"""
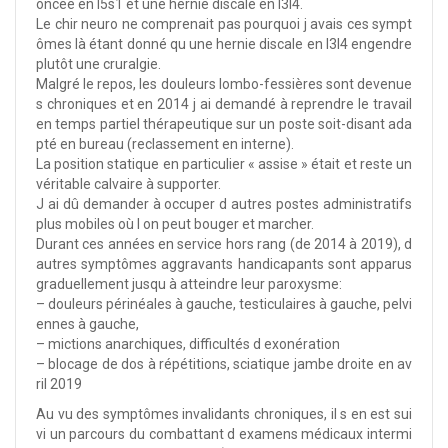
oncée en l5s1 et une hernie discale en l3l4.
Le chir neuro ne comprenait pas pourquoi j avais ces sympt
ômes là étant donné qu une hernie discale en l3l4 engendre
plutôt une cruralgie.
Malgré le repos, les douleurs lombo-fessières sont devenue
s chroniques et en 2014 j ai demandé à reprendre le travail
en temps partiel thérapeutique sur un poste soit-disant ada
pté en bureau (reclassement en interne).
La position statique en particulier « assise » était et reste un
véritable calvaire à supporter.
J ai dû demander à occuper d autres postes administratifs
plus mobiles où l on peut bouger et marcher.
Durant ces années en service hors rang (de 2014 à 2019), d
autres symptômes aggravants handicapants sont apparus
graduellement jusqu à atteindre leur paroxysme:
– douleurs périnéales à gauche, testiculaires à gauche, pelvi
ennes à gauche,
– mictions anarchiques, difficultés d exonération
– blocage de dos à répétitions, sciatique jambe droite en av
ril 2019
Au vu des symptômes invalidants chroniques, il s en est sui
vi un parcours du combattant d examens médicaux intermi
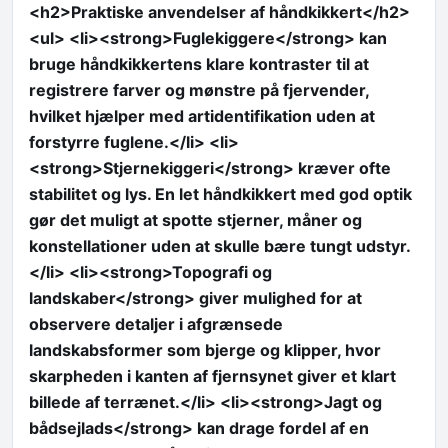
<h2>Praktiske anvendelser af håndkikkert</h2>
<ul> <li><strong>Fuglekiggere</strong> kan
bruge håndkikkertens klare kontraster til at
registrere farver og mønstre på fjervender,
hvilket hjælper med artidentifikation uden at
forstyrre fuglene.</li> <li>
<strong>Stjernekiggeri</strong> kræver ofte
stabilitet og lys. En let håndkikkert med god optik
gør det muligt at spotte stjerner, måner og
konstellationer uden at skulle bære tungt udstyr.
</li> <li><strong>Topografi og
landskaber</strong> giver mulighed for at
observere detaljer i afgrænsede
landskabsformer som bjerge og klipper, hvor
skarpheden i kanten af fjernsynet giver et klart
billede af terrænet.</li> <li><strong>Jagt og
bådsejlads</strong> kan drage fordel af en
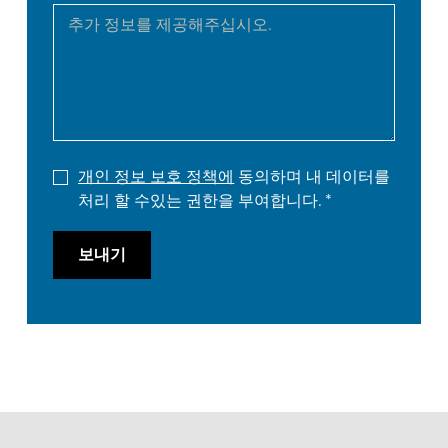
개인 정보 보호 정책에
동의하며 내 데이터를
처리 할 수있는 권한을 부여합니다.
보내기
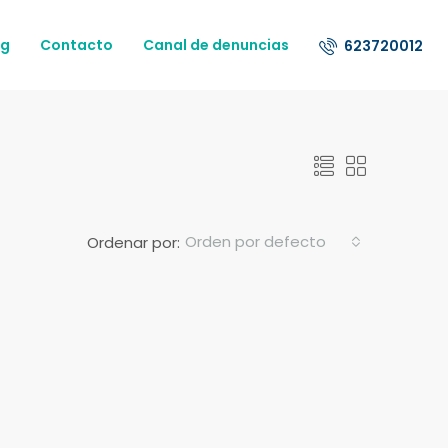
og
Contacto
Canal de denuncias
623720012
Orden por defecto
Ordenar por:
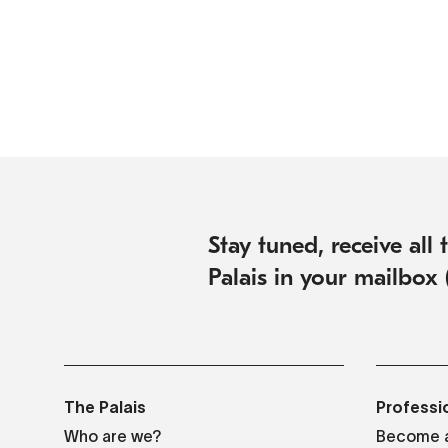
Stay tuned, receive all
Palais in your mailbox 
The Palais
Professi
Who are we?
Become a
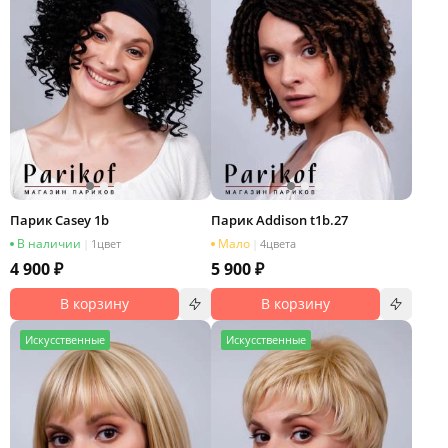
Парик Casey 1b
Парик Addison t1b.27
В наличии
Мало
|
1
цвет
|
4
цвета
4 900 ₽
5 900 ₽
В корзину
В корзину
И
скусственные
И
скусственные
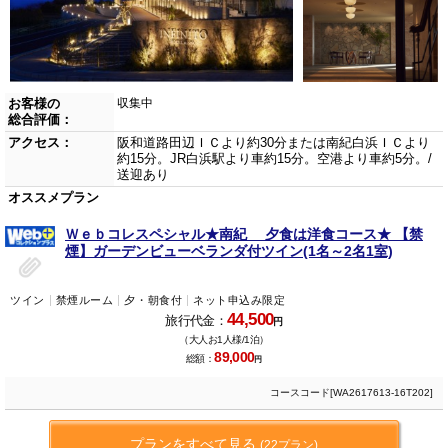
お客様の
収集中
総合評価：
アクセス：
阪和道路田辺ＩＣより約30分または南紀白浜ＩＣより
約15分。JR白浜駅より車約15分。空港より車約5分。/
送迎あり
オススメプラン
Ｗｅｂコレスペシャル★南紀 夕食は洋食コース★ 【禁
煙】ガーデンビューベランダ付ツイン(1名～2名1室)
ツイン
禁煙ルーム
夕・朝食付
ネット申込み限定
44,500
旅行代金：
円
（大人お1人様/1泊）
89,000
総額：
円
コースコード[WA2617613-16T202]
プランをすべて見る
(22プラン)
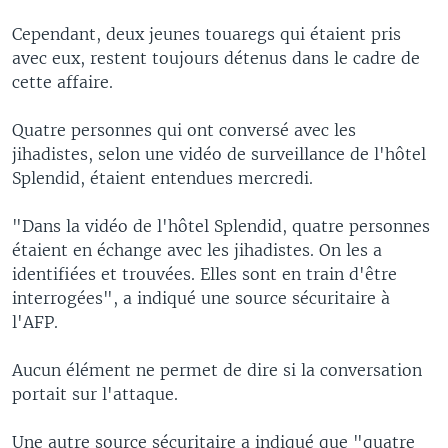
Cependant, deux jeunes touaregs qui étaient pris
avec eux, restent toujours détenus dans le cadre de
cette affaire.
Quatre personnes qui ont conversé avec les
jihadistes, selon une vidéo de surveillance de l'hôtel
Splendid, étaient entendues mercredi.
"Dans la vidéo de l'hôtel Splendid, quatre personnes
étaient en échange avec les jihadistes. On les a
identifiées et trouvées. Elles sont en train d'être
interrogées", a indiqué une source sécuritaire à
l'AFP.
Aucun élément ne permet de dire si la conversation
portait sur l'attaque.
Une autre source sécuritaire a indiqué que "quatre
"""
## Exercise prompt
A single number is required: the count of lines in the listing that contain the string "personnes".

## The completed task
2